In critical path testing, several algorithms such as: weighting algorithm, genetic algorithm, and representative algorithm are produced as techniques to select best representatives from test cases out of large numbers of test cases in a test oracle or database. Another trend that will be introduced is the using of user sessions in test case generation and execution. User sessions can be very useful inputs for test cases. Those scenarios can be more real and test cases are more accurate and represent actual user scenarios or usage if compared with hypothetic test cases.

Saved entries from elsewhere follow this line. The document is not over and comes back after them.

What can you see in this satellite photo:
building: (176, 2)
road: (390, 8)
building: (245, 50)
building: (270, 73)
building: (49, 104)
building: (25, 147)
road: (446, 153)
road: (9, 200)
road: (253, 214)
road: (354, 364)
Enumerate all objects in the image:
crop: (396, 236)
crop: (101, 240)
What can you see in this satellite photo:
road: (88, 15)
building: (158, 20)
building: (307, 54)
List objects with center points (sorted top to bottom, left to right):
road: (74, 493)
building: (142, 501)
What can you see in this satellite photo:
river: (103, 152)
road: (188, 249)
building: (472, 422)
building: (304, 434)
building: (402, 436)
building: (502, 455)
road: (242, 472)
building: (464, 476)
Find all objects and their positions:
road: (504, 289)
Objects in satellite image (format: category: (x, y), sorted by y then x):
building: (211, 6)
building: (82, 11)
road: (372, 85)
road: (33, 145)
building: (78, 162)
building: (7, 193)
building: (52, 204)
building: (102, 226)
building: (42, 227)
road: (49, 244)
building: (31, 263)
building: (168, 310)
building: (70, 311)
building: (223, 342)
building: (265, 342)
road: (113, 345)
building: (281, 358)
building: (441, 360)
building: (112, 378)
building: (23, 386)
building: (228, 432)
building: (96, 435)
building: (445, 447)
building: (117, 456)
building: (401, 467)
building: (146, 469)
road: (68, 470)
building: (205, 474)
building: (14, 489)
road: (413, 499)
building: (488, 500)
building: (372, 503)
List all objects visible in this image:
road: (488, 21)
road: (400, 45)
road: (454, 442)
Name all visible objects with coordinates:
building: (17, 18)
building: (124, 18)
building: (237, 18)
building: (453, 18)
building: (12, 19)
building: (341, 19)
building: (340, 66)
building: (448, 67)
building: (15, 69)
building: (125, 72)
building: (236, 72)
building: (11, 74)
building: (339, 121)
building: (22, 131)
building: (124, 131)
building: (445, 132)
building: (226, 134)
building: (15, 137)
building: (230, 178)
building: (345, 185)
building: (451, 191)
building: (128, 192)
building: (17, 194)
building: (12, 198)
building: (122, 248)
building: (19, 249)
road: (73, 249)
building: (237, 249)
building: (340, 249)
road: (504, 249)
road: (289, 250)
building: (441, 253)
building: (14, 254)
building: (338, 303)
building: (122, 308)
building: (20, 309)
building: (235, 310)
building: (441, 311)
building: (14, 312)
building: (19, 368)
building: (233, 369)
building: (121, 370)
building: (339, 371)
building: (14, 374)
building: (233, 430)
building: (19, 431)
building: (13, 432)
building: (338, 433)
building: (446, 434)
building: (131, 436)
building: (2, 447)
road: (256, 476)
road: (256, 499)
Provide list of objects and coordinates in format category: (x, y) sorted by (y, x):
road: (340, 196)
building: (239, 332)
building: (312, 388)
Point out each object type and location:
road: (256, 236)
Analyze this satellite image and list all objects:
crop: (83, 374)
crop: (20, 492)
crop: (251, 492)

In this approach, there is state reduction from selecting specific properties to parse. Those properties are more relevant and critical than the rest for the testing process. Total properties of less than 10 are selected. The idea of test automation is not to automate everything; we automate to save time and effort. The other issue that causes state reduction is considering the hierarchy. In flat state diagrams, we assume that any state is reached from another state once certain preconditions are achieved. In GUI terms it means that any control is accessible from any other one. This is not true in GUI states, as usually controls are only accessible through their parent controls. We can also get GUI states reduction by abstracting the processes. For example, the saving process has several intermediate processes (File-save-as, File name, type ok), but what is important is the end state where there are certain results if the process is successful (e.g., a File with certain content is saved to a certain location) and other results if it is not.
We dont automate testing everything. We automate testing those frequently repeated tasks. We dont automate those tests that require user validation or those tests that require special dynamic or time synchronization consideration (such as connecting to a database or verifying the overall acceptance of a GUI).